As a hotel worker, Jessica said she was always told by managers to prioritize those who booked direct over those who booked through a third-party site.
Even those who paid for perks like a pool view may not get what they asked for because the third-party description isn’t always accurate, she claimed. Jessica said hotels will ask the sites to update to reflect accurate information, but when they don’t, it becomes this “whole awkward back and forth” with guests who insist on perks that are on the third-party site, but not on the hotel’s site.
Payment is apparently also another headache. Most hotels require guests to put down a credit card for incidentals. Guests who booked through a third party are often surprised when workers tell them they don’t already have their information on file since they didn’t book direct, Jessica explained. She added that generally, third-party sites would accept a guest’s card for payment but make the reservation with their own credit card number, not the guest’s.
“They look at me like an owl in headlights and say, ‘Well I don’t have a card.’ And I have to tell them that I can’t check them in,” she said.

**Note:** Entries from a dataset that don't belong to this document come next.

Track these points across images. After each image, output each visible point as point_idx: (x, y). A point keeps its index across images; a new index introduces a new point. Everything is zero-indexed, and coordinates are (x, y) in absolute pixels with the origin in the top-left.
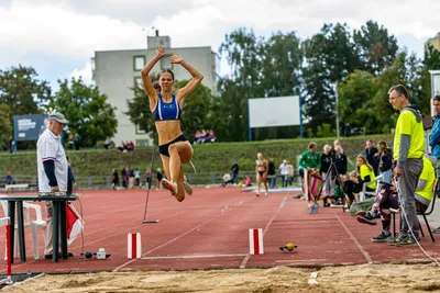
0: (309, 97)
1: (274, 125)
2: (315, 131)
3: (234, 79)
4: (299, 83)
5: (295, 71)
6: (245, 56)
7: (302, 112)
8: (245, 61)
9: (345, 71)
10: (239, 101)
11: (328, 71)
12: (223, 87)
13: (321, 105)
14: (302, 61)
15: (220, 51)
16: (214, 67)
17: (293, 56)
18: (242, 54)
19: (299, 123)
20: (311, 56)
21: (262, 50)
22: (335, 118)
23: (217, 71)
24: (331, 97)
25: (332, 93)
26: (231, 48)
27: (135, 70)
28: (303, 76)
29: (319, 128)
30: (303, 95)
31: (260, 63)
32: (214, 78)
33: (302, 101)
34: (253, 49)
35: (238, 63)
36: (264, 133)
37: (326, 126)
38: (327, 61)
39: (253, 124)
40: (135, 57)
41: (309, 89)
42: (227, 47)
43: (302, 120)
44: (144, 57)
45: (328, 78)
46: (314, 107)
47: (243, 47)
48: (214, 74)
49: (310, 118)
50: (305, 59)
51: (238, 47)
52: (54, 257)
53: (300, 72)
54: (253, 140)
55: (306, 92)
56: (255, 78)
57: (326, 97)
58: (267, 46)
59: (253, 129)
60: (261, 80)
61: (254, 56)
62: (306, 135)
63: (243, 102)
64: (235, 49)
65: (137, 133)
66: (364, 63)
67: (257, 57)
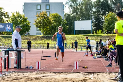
0: (95, 20)
1: (83, 30)
2: (96, 32)
3: (70, 14)
4: (92, 16)
5: (91, 12)
6: (74, 6)
7: (92, 26)
8: (74, 8)
9: (107, 12)
10: (71, 21)
11: (101, 12)
12: (66, 16)
13: (98, 23)
14: (93, 9)
15: (66, 4)
16: (63, 9)
17: (90, 7)
18: (73, 6)
19: (91, 29)
20: (96, 7)
21: (80, 4)
22: (103, 28)
23: (64, 11)
24: (102, 21)
25: (103, 20)
26: (70, 3)
27: (37, 9)
28: (93, 13)
29: (98, 31)
30: (93, 20)
31: (79, 9)
32: (63, 13)
33: (92, 22)
34: (77, 4)
35: (72, 8)
36: (79, 32)
37: (100, 31)
38: (101, 9)
39: (76, 29)
40: (37, 5)
41: (95, 18)
42: (68, 3)
43: (92, 28)
44: (40, 5)
45: (101, 14)
46: (96, 24)
47: (73, 3)
48: (63, 12)
49: (95, 28)
50: (94, 8)
51: (72, 3)
52: (17, 68)
53: (92, 12)
54: (76, 34)
55: (94, 19)
56: (77, 14)
57: (101, 21)
58: (82, 3)
59: (76, 31)
60: (79, 14)
61: (77, 6)
62: (93, 33)
63: (73, 21)
64: (71, 3)
65: (37, 31)
66: (114, 10)
67: (78, 7)
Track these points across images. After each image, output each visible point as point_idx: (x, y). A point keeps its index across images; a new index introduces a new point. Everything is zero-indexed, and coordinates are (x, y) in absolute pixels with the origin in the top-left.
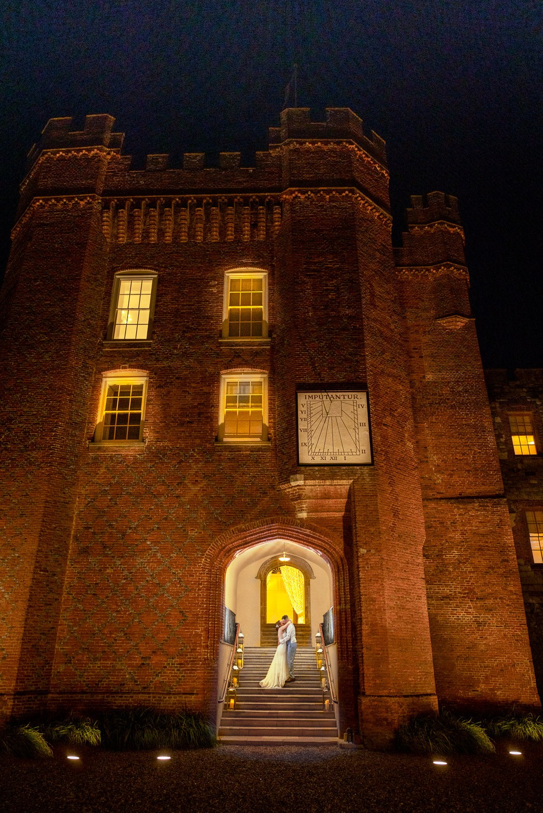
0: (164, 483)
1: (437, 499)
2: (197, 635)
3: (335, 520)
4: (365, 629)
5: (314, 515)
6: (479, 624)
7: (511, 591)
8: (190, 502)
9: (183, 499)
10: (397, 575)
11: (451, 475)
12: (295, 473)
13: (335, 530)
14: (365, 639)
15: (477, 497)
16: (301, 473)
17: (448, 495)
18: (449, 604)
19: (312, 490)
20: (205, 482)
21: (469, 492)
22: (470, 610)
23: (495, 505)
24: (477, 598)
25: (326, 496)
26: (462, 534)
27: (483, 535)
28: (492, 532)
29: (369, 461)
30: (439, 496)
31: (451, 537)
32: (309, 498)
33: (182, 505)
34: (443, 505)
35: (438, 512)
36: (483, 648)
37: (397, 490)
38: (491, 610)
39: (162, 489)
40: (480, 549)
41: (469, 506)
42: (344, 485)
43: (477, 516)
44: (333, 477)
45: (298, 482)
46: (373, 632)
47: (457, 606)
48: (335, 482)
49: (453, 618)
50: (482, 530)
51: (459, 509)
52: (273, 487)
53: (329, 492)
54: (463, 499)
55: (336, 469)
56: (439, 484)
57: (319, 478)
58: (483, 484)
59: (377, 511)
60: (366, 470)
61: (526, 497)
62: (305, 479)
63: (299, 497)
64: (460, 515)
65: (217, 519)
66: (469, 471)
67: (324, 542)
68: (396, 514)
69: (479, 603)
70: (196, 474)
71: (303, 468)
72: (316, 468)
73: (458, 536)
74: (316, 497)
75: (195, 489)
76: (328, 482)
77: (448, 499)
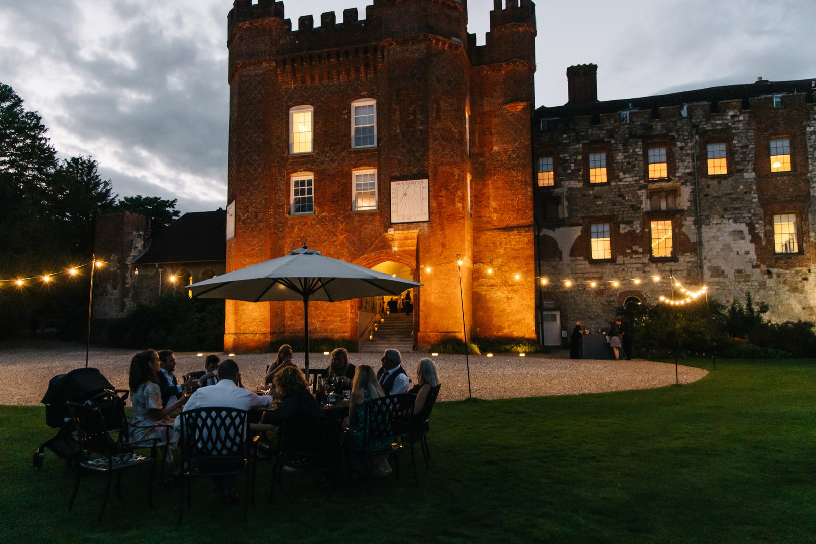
0: (326, 235)
1: (492, 229)
2: (347, 307)
3: (411, 251)
4: (421, 303)
5: (401, 249)
6: (508, 299)
7: (529, 281)
8: (340, 245)
9: (336, 243)
10: (441, 277)
11: (502, 214)
12: (389, 228)
13: (412, 255)
14: (421, 308)
15: (516, 227)
16: (392, 227)
17: (499, 227)
18: (493, 289)
19: (399, 236)
20: (346, 234)
21: (512, 224)
22: (504, 292)
23: (526, 231)
24: (509, 285)
25: (406, 239)
26: (505, 249)
27: (517, 250)
28: (523, 248)
29: (427, 219)
30: (494, 227)
31: (498, 252)
32: (398, 240)
33: (336, 246)
34: (496, 233)
35: (492, 237)
36: (509, 311)
37: (446, 233)
38: (516, 291)
39: (325, 238)
40: (514, 258)
41: (511, 233)
42: (414, 233)
43: (515, 239)
44: (408, 229)
45: (391, 231)
46: (425, 305)
47: (498, 290)
48: (410, 231)
49: (494, 296)
50: (517, 247)
51: (505, 234)
52: (380, 235)
53: (408, 237)
54: (508, 229)
55: (410, 225)
56: (495, 220)
57: (402, 230)
58: (522, 219)
59: (430, 246)
60: (426, 224)
61: (592, 214)
62: (394, 231)
63: (393, 240)
64: (505, 238)
65: (353, 252)
66: (514, 211)
67: (406, 261)
68: (443, 245)
69: (510, 288)
70: (342, 230)
71: (393, 225)
72: (400, 225)
73: (502, 251)
74: (401, 240)
75: (342, 237)
76: (406, 232)
77: (499, 229)
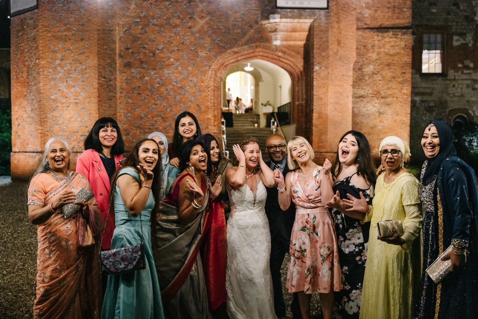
0: (179, 17)
1: (363, 28)
3: (299, 46)
4: (315, 115)
5: (285, 43)
6: (380, 113)
7: (404, 93)
8: (199, 31)
9: (194, 30)
10: (337, 83)
11: (376, 11)
12: (274, 13)
13: (298, 53)
14: (315, 121)
15: (392, 28)
16: (278, 13)
17: (372, 26)
18: (362, 101)
19: (284, 26)
20: (208, 18)
21: (387, 23)
22: (376, 105)
23: (404, 34)
24: (382, 97)
25: (294, 30)
26: (378, 54)
27: (392, 55)
28: (398, 53)
29: (325, 6)
30: (365, 26)
31: (370, 57)
32: (283, 31)
33: (193, 34)
34: (368, 33)
35: (363, 38)
36: (380, 128)
37: (341, 26)
38: (389, 105)
39: (178, 22)
40: (389, 65)
41: (386, 35)
42: (306, 23)
43: (390, 42)
44: (300, 17)
45: (276, 20)
46: (320, 117)
47: (368, 102)
48: (301, 20)
49: (364, 110)
50: (392, 52)
51: (378, 36)
52: (257, 23)
53: (296, 27)
54: (382, 29)
55: (302, 12)
56: (366, 17)
57: (291, 18)
58: (398, 18)
59: (328, 41)
60: (323, 12)
61: (426, 23)
62: (281, 18)
63: (275, 30)
64: (379, 40)
65: (218, 44)
66: (389, 8)
67: (290, 61)
68: (339, 43)
69: (382, 100)
70: (202, 11)
71: (279, 10)
72: (289, 10)
73: (374, 56)
74: (287, 31)
75: (202, 22)
76: (296, 20)
77: (372, 29)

And if there is an issue with the person’s room, the hotel generally doesn’t give any kind of cash back to third-party bookers like it would other guests, she explained. Instead, she continued, it offers a credit or perks like a free drink, meal, or room change.
“Which usually works fine for most people, but what if you didn’t plan to eat at the restaurant or go to our bar or buy from the shop?” Jessica questioned.
The worker’s last warning was related to the actual price of the hotel room. She added that while the hotel room may be listed as cheaper on another site, the third-party companies are prone to adding additional fees and have stricter cancellation policies. Often the price on the hotel site is as close to its real price.
“Book through third parties at your own risk,” Jessica said.
The 8-and-a-half-minute video has nearly 400,000 views and close to 2,000 comments. Viewers found Jessica’s video helpful and shared their own disdain for third-party booking sites.
“We would be overbooked and email/call a million times and they would STILL BOOK more rooms!!” one fellow hotel worker shared.
“I will ONLY book directly with the hotel. I learned the hard way many, many years ago,” a guest shared.
Jessica’s video struck a chord with one viewer especially.
“I literally watched this on hold with Expedia because of an oversell,” they wrote.
The Daily Dot reached out to Jessica for comment via email.